The parish church is full of interest connected with the parish, it has been built and decorated by the ancestors of the humble inhabitants of the place, the yard about it contains their dust; in it they have left something of their very best—to be swept away by the modern restorer to put in his own stuff, manufactured at a distance, the whole executed by a strange contractor employing strange workmen. The village people have done nothing towards it, but have looked on to see the monumental slabs of their forefathers torn up, some sawn in half and employed to line drains, the frescoes that their forbears had painted scraped away, the Jacobean altar rails turned by ancient carpenters of the village thrown forth to rot, and their place supplied by some painted and gilt stuff, procured from Messrs. This and That, near Covent Garden, chosen from an illustrated catalogue.

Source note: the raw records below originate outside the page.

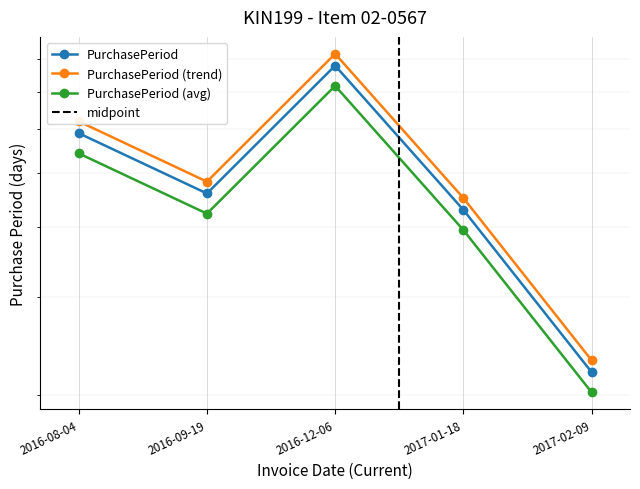

Rank the categories by value from highest to lowest.

2016-12-06, 2016-08-04, 2016-09-19, 2017-01-18, 2017-02-09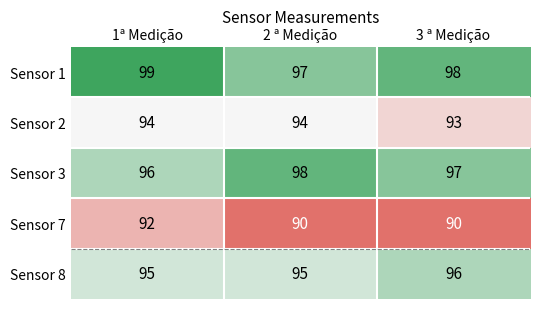

List the series in order of their peak value, lowest first.

Sensor 7, Sensor 2, Sensor 8, Sensor 3, Sensor 1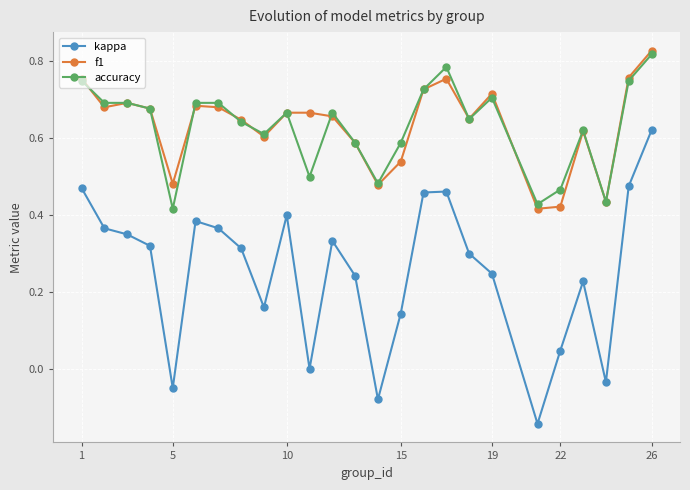

Which series has the largest range (max minus min)?

kappa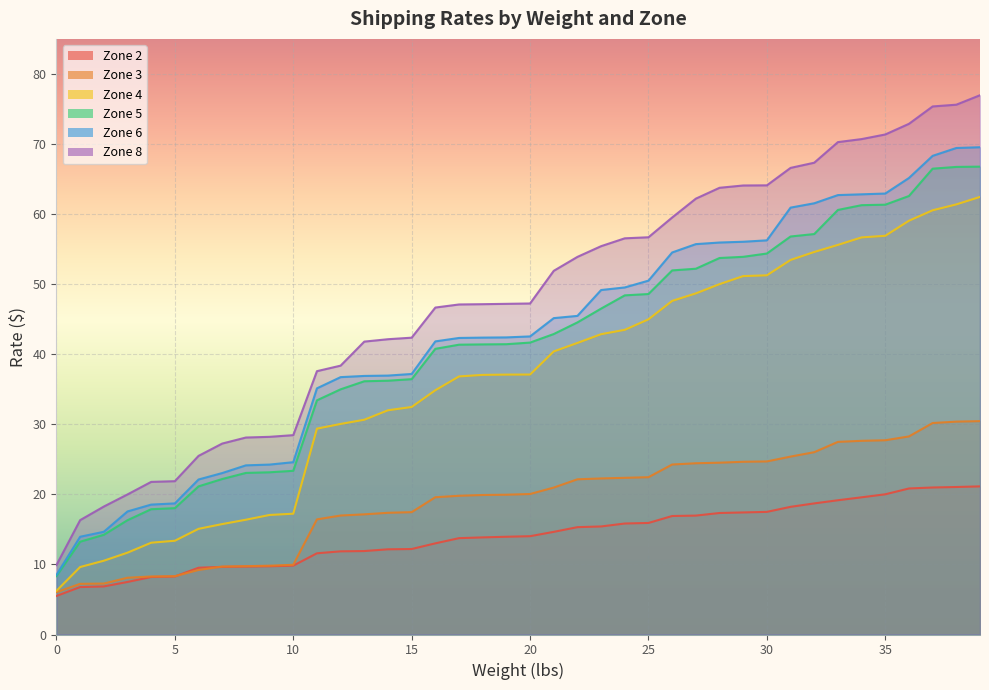

What are all the series names shown in the legend?

Zone 2, Zone 3, Zone 4, Zone 5, Zone 6, Zone 8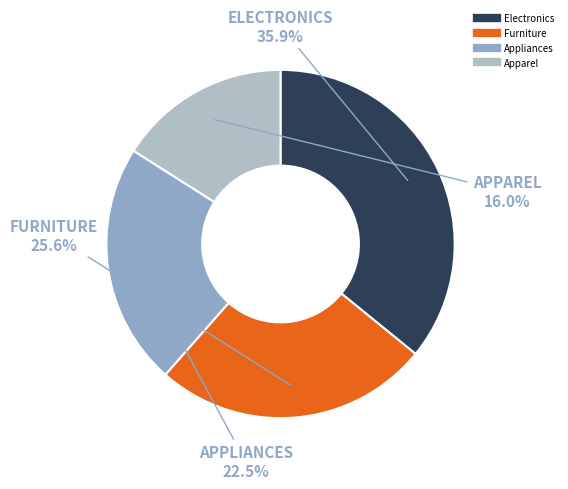

Rank the categories by value from highest to lowest.

Electronics, Furniture, Appliances, Apparel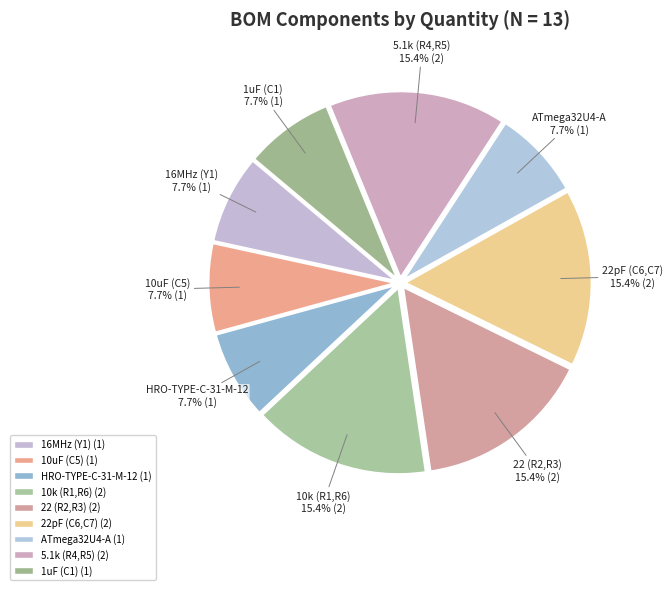

To the nearest percent, what is the difference between the largest and smallest slice percentages?

8%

Some wiseacres cry out because antiquaries complain at this devastation, but have not these latter a right to complain when parochial history written in the parish church is being obliterated? And is it not better to leave things alone, than put them into the hands of strangers? In my own neighbourhood is a church, Bridestowe, that had a beautiful wood screen. An incumbent gave up this church to a restorer. He cut down the screen, took the tracery of the screen-windows, sawed it in half, turned it upside down, and employed it to glue on to some wretched deal bench-ends, and to a breastwork screen to the chancel, and to ornament a deal door.

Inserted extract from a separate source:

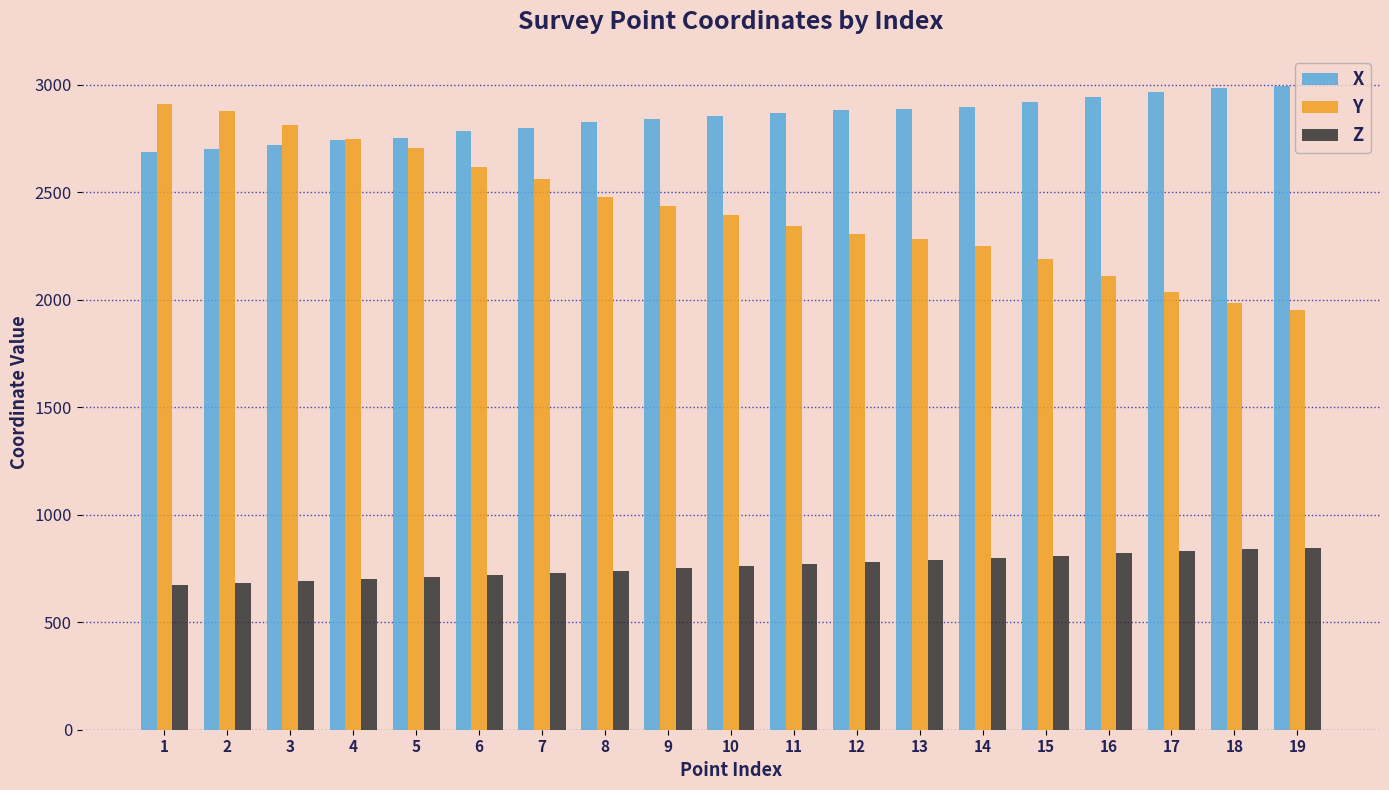

What is the smallest value displayed?

674.9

At Sheepstor was a gorgeous screen, rich with gold and colour. I remember it well. The church was delivered over to a local builder to be made neat, and cheaply—above all, cheaply. He destroyed the entire screen, and left the church a horror to behold. Now the present rector has recovered a few poor fragments of the screen and has stuck them up, attached to a pillar with a box beneath, pleading for subscriptions for the reconstruction of what was wantonly destroyed fourteen years ago.
In the year 1851, when I was a boy of seventeen, I went a walking tour in Devonshire, and halted one day at Kenton to see the church. I found in it not only one of the finest screens in the county, but also the very finest carved oak pulpit, richly coloured and gilt. I at once made a careful working drawing of it to scale.
THE OLD PULPIT, KENTON
Years passed away, and not till 1882 did I revisit the church—when, judge my distress. It had been put into the hands of an architect to "restore," and he had restored the pulpit out of existence, and replaced it by the thing represented on the next page.

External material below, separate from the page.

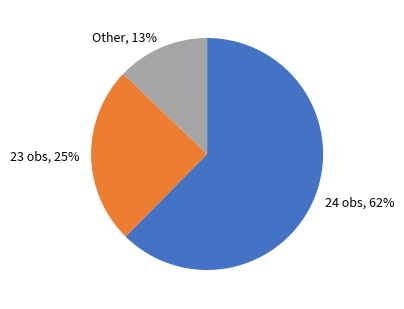

Approximately how many times larger is the value at Other compared to 23 obs?

0.5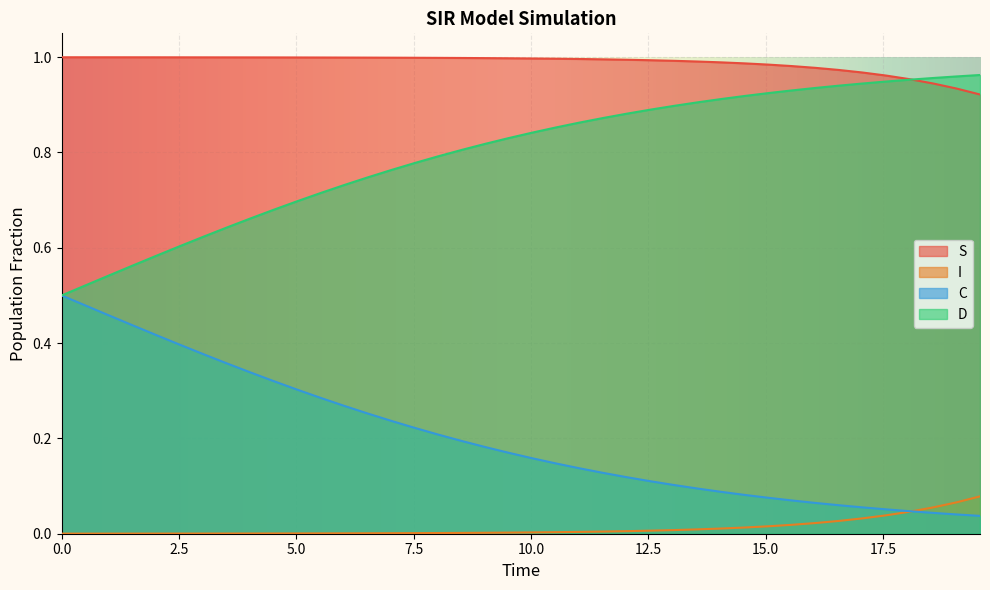

True or false: S and C cross at least once.

False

I at once asked the rector what had become of the old pulpit, which, by the way, had been hewn out of the trunk of an enormous oak tree. He replied that he knew nothing about it—except that he thought some scraps of the carving were in the National School. I then went to the school-house and questioned the master about it. He said that he believed there was some old carving in a cupboard—and there we found it, with dusters, old reading books, a dirty sponge, and any amount of cobwebs and filth. The rector kindly allowed me to carry away the scraps, and with them and my working drawing taken thirty-one years before we found that it was possible to reconstruct the old pulpit, and now—thanks to my cousin, who has illustrated this book, and the zeal of the new rector of Kenton—this splendid pulpit has been restored—really restored this time.